Thymio suite is powered by Aseba, which was the origin of Thymio's software.

Thymio and Mobsya fork

Thymio is an educational robot which goal is to let children discover programming. Mobsya is a non-profit association which goal is to create products and service to help children to discover digital technology and sciences. It is at the heart of Thymio's development and takes care of its production and distribution.

Up to April 2018, Mobsya was working as part of the Aseba community in the Aseba repository to develop Thymio software tools in an integrated manner. After this date, Mobsya decided to fork the Aseba repository and to keep developping Thymio software tools in its own repository.

Access the complete public message from Mobsya

Supported platforms

Thymio suite can be compiled and run on Linux, MacOS, Windows.

Building from source

Please refer to the compilation instructions

Hack and contribute

If you found a bug with Aseba or Thymio suite, please look at the existing issues to see if your problem has already been reported. If not, please open a new issue.

If you want to help us translating, please read the localization guide.

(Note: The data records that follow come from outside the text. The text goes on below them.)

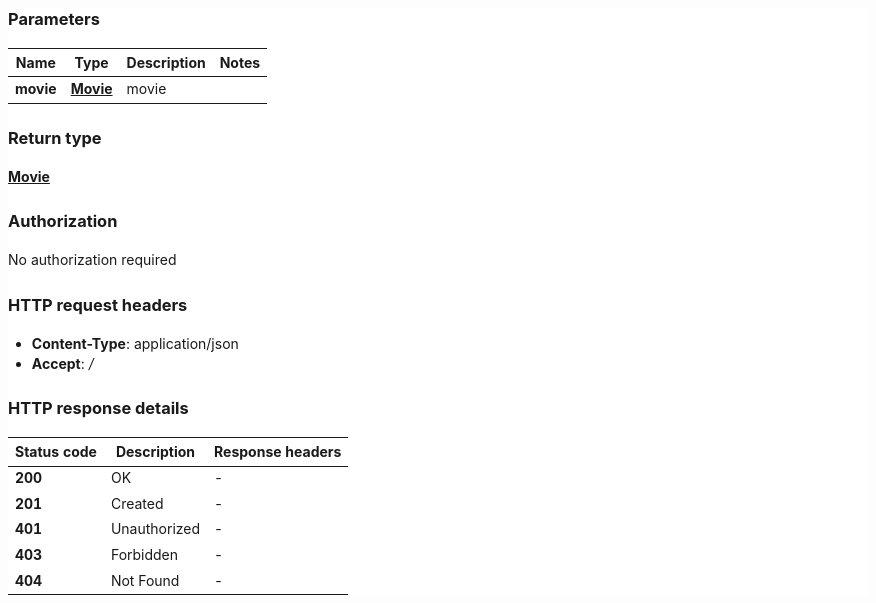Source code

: ### Parameters

Name | Type | Description  | Notes
------------- | ------------- | ------------- | -------------
 **movie** | [**Movie**](Movie.md)| movie |

### Return type

[**Movie**](Movie.md)

### Authorization

No authorization required

### HTTP request headers

 - **Content-Type**: application/json
 - **Accept**: */*

### HTTP response details
| Status code | Description | Response headers |
|-------------|-------------|------------------|
**200** | OK |  -  |
**201** | Created |  -  |
**401** | Unauthorized |  -  |
**403** | Forbidden |  -  |
**404** | Not Found |  -  |

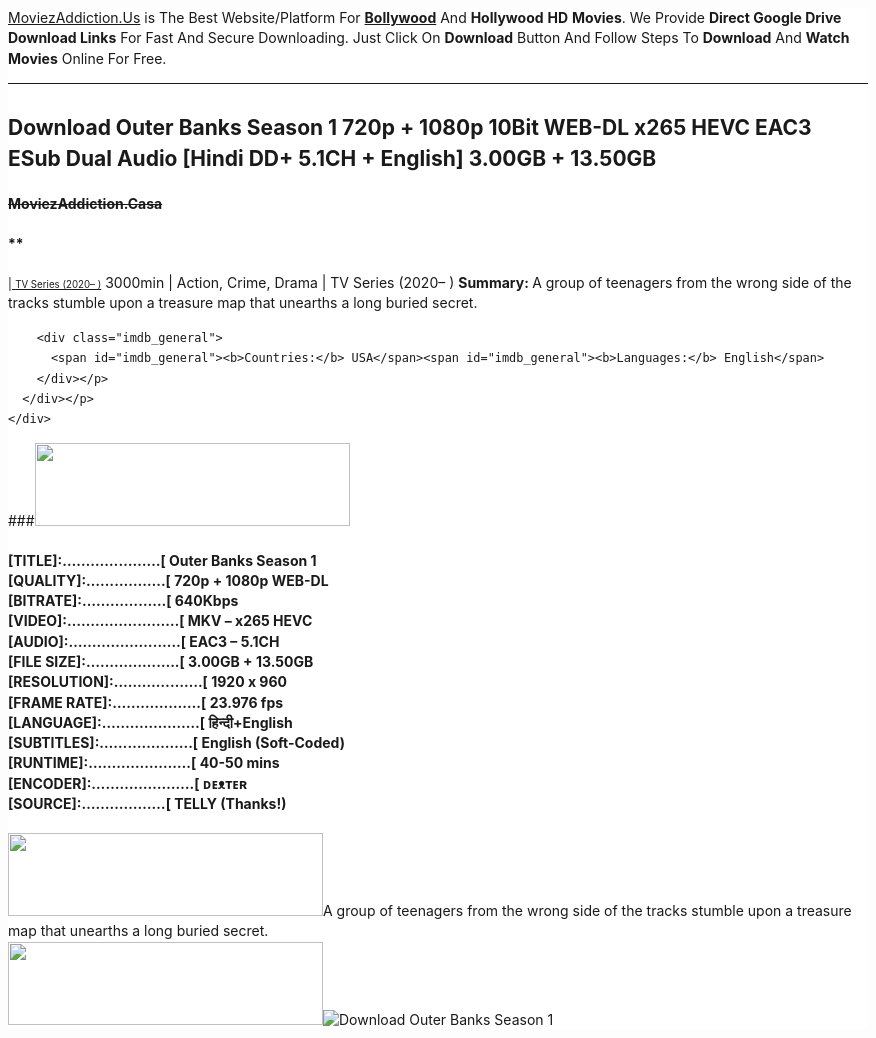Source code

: [MoviezAddiction.Us](https://moviezaddiction.casa/category/hollywood-movies/) is The Best Website/Platform For [**Bollywood**](http://bollymovies.me) And **Hollywood** **HD** **Movies**. We Provide **Direct Google Drive** **Download Links** For Fast And Secure Downloading. Just Click On **Download** Button And Follow Steps To **Download** And **Watch Movies** Online For Free.

* * *

## <span>Download Outer Banks Season 1 720p + 1080p 10Bit WEB-DL x265 HEVC EAC3 ESub Dual Audio [Hindi DD+ 5.1CH + English] 3.00GB + 13.50GB</span>

#### <span>~~MoviezAddiction.Casa~~</span>

#### **</p> 

<div class="imdb_container">
  <div>
    <div class="imdb_dark">
      <div class="imdb_right">
        <span id="movie_title"><a href="https://www.imdb.com/title/tt10293938" target="_blank" rel="noopener"><small> | <small>TV Series (2020– )</small></small></a></span> <span id="genres">3000min | Action, Crime, Drama | TV Series (2020– )</span> <span id="summary"><b>Summary: </b>A group of teenagers from the wrong side of the tracks stumble upon a treasure map that unearths a long buried secret.</span> </p> 
        
        <div class="imdb_general">
          <span id="imdb_general"><b>Countries:</b> USA</span><span id="imdb_general"><b>Languages:</b> English</span>
        </div></p>
      </div></p>
    </div>
  </div>
</div>

</b></h4> 

###<img loading="lazy" class="aligncenter" src="https://moviezaddiction.casa/wp-content/uploads/2018/02/Media-Info.png?zoom=0.8099999785423279&resize=315%2C83&ssl=1" srcset="https://moviezaddiction.casa/wp-content/uploads/2018/02/Media-Info.png?zoom=0.8999999761581421&resize=315%2C83&ssl=1" width="315" height="83" /> 

#### <span><strong>[TITLE]:…………………[ Outer Banks Season 1</strong></span><span><strong><br /></strong></span><span><strong>[QUALITY]:……………..[ 720p + 1080p WEB-DL<br />[BITRATE]:………………[ 640Kbps<br />[VIDEO]:……………………[ MKV – x265 HEVC<br />[AUDIO]:……………………[ EAC3 – 5.1CH<br />[FILE SIZE]:………………..[ 3.00GB + 13.50GB<br />[RESOLUTION]:……………….[ 1920 x 960<br />[FRAME RATE]:……………….[ 23.976 fps<br />[LANGUAGE]:…………………[ हिन्दी+English<br />[SUBTITLES]:………………..[ English (Soft-Coded)<br />[RUNTIME]:………………….[ 40-50 mins<br />[ENCODER]:………………….[ ᴅᴇᴥᴛᴇʀ<br />[SOURCE]:………………[ TELLY (Thanks!)&nbsp;</strong></span>  
<span><img loading="lazy" class="aligncenter" src="https://moviezaddiction.casa/wp-content/uploads/2018/02/Plot.jpeg?zoom=0.8099999785423279&resize=315%2C83&ssl=1" srcset="https://moviezaddiction.casa/wp-content/uploads/2018/02/Plot.jpeg?zoom=0.8999999761581421&resize=315%2C83&ssl=1" width="315" height="83" /></span><span>A group of teenagers from the wrong side of the tracks stumble upon a treasure map that unearths a long buried secret.</span>  
<img loading="lazy" class="aligncenter" src="https://moviezaddiction.casa/wp-content/uploads/2018/02/Screenshots-Button.png?zoom=0.8099999785423279&resize=315%2C83&ssl=1" srcset="https://moviezaddiction.casa/wp-content/uploads/2018/02/Screenshots-Button.png?zoom=0.8999999761581421&resize=315%2C83&ssl=1" width="315" height="83" /><img loading="lazy" class="aligncenter" src="https://1.bp.blogspot.com/-5aAJX17wWd8/YNqrSFxP7oI/AAAAAAAAAo4/yrIBkqaqjyMD5k2gSQqmcoYOKQ452aAlACLcBGAsYHQ/s500/vlcsnap-2021-06-28-22h00m29s964.png" alt="Download Outer Banks Season 1" width="500" height="250" />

If you are interested in contributing to programming the Thymio softwares, please read the contributor guide.

Aseba

Aseba is a set of tools which allow novices to program robots easily and efficiently. For these reasons, Aseba is well-suited for robotic education and research. Aseba is an open-source software created by Dr. Stéphane Magnenat with contributions from the community. Copyright (C) 2007–2018 the authors, see authors.txt for details. Released under LGPL3, see license.txt for details.

You can access the original repository of Aseba by clicking here.

Use Aseba

Informations on how to use Aseba is available on read the docs .

If you use Aseba in an academic project leading to a publication, please cite:

ASEBA: A Modular Architecture for Event-Based Control of Complex Robots Stéphane Magnenat, Philippe Rétornaz, Michael Bonani, Valentin Longchamp, and Francesco Mondada. In IEEE/ASME Transactions on Mechatronics, 16(2), pages 321–329, April, 2011, DOI: 10.1109/TMECH.2010.2042722.